• [Exercise passage]
On Mon, Aug 2, 2021 at 5:19 PM Jon Steinhart <jon@fourwinds.com> wrote:
John Cowan writes:
> > fork() is a great model for a single-threaded text processing pipeline to
> > do automated typesetting.  (More generally, anything that is a
> > straightforward composition of filter/transform stages.)  Which is, y'know,
> > what Unix is *for*.
> >
>
> Indeed.  But it's also a very good model for "baking" web pages in the
> background so that you can serve them up with a plain dumb web server,
> maybe with a bit of JS to provide some auto-updating, especially if the
> source data is stored not in a database but in the file system.  The result
> is a page that displays (modulo network latency) as fast as you can hit the
> Enter key in the address bar.
>
> (The weak point is the lack of dependency management when the system is too
> big to rebake all the pages each time.  Perhaps make(1), which Alex Shinn
> described as "a beautiful little Prolog for the file system", is the Right
> Thing.)

• [Information supplied]
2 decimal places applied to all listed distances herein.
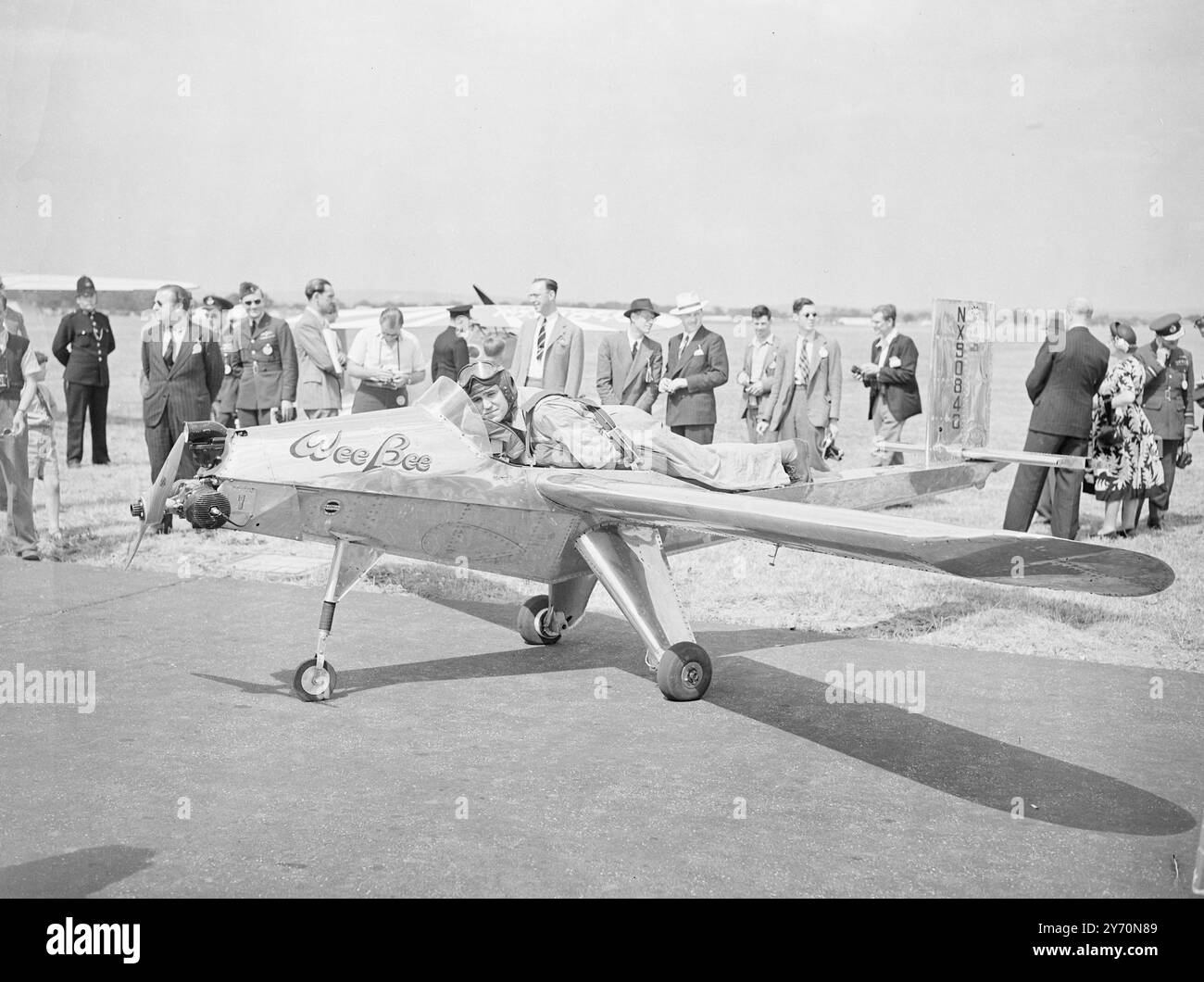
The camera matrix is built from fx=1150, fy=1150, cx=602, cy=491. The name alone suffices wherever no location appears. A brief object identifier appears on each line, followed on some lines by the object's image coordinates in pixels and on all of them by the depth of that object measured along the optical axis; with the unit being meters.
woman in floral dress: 11.43
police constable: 15.02
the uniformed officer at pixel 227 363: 13.80
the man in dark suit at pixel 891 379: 13.09
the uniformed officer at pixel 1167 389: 12.23
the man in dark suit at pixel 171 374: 10.89
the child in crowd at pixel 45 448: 9.76
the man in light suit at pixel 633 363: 11.84
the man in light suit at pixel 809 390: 12.16
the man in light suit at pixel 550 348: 10.05
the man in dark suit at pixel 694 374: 11.83
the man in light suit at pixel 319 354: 11.16
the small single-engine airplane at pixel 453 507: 5.78
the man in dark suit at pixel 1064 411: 9.91
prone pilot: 6.50
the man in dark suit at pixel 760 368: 13.17
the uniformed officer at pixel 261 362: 12.09
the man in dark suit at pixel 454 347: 13.27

• [Problem statement]
Pick up the mailing-list exchange about fork() and "baking" web pages right after its final line, and write the reply that follows.

• [Answer section]
We have, of course, had similar discussions many times on this list.
I think that the root issue is the false equivalence of "I don't
understand this well enough to be able to use it effectively to solve
my problem" with "it's broken/obsolete/dated".

That's a bit unfair. One can understand something and see value in it and still appreciate its limitations.

Fork has served us well for more than five decades; I've got no argument with that. However, should we never question whether it continues to be the right, or best, abstraction as the environment around it continues to evolve?

        - Dan C.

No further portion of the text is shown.